# fpnmf's tutorial to Raptor700



## raptor700 (Jul 7, 2011)

My neighbor walked me through my first bacon experience.

And let me tell everyone that has doubts about curing their own meat, It's not rocket science!

Pops recipe is all you need,

Here it is after brining and into the MES with Todds newest creation.

I think it was apple and hickory, My "neighbor" will correct me if I'm wrong.
	

	
	
		
		



		
			












Smoked 13 hours from 1 load of pellets 
	

	
	
		
		



		
		
	


	











Slices are soon to follow......................

Thanks neighbor!


----------



## smokinstevo27 (Jul 7, 2011)

Would it be uncouth to just order an unsliced slab of bacon and go to town with a knife and fork? Ah, maybe I could get away with it in private haha. Great looking bacon Rap!

**Information shown**
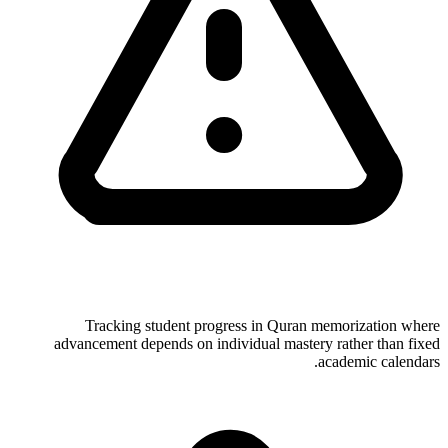
Tracking student progress in Quran memorization where
advancement depends on individual mastery rather than fixed
academic calendars.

**Check your understanding**
[a] Please say whether each statement agrees with the bacon thread, answering yes or no and quoting the deciding words: (i) the bacon was smoked for 13 hours on one load of pellets; (ii) the poster is sure the wood was apple and hickory; (iii) a neighbor guided the poster through making bacon the first time.
[b] Quote the part of the bacon thread that opens with the words containing "## raptor700 (Jul" and closes with "not rocket science!".

**Responses in order**
[a]
(i) Yes: "Smoked 13 hours from 1 load of pellets"
(ii) No: "I think it was apple and hickory, My "neighbor" will correct me if I'm wrong."
(iii) Yes: "My neighbor walked me through my first bacon experience."

[b]
## raptor700 (Jul 7, 2011)

My neighbor walked me through my first bacon experience.

And let me tell everyone that has doubts about curing their own meat, It's not rocket science!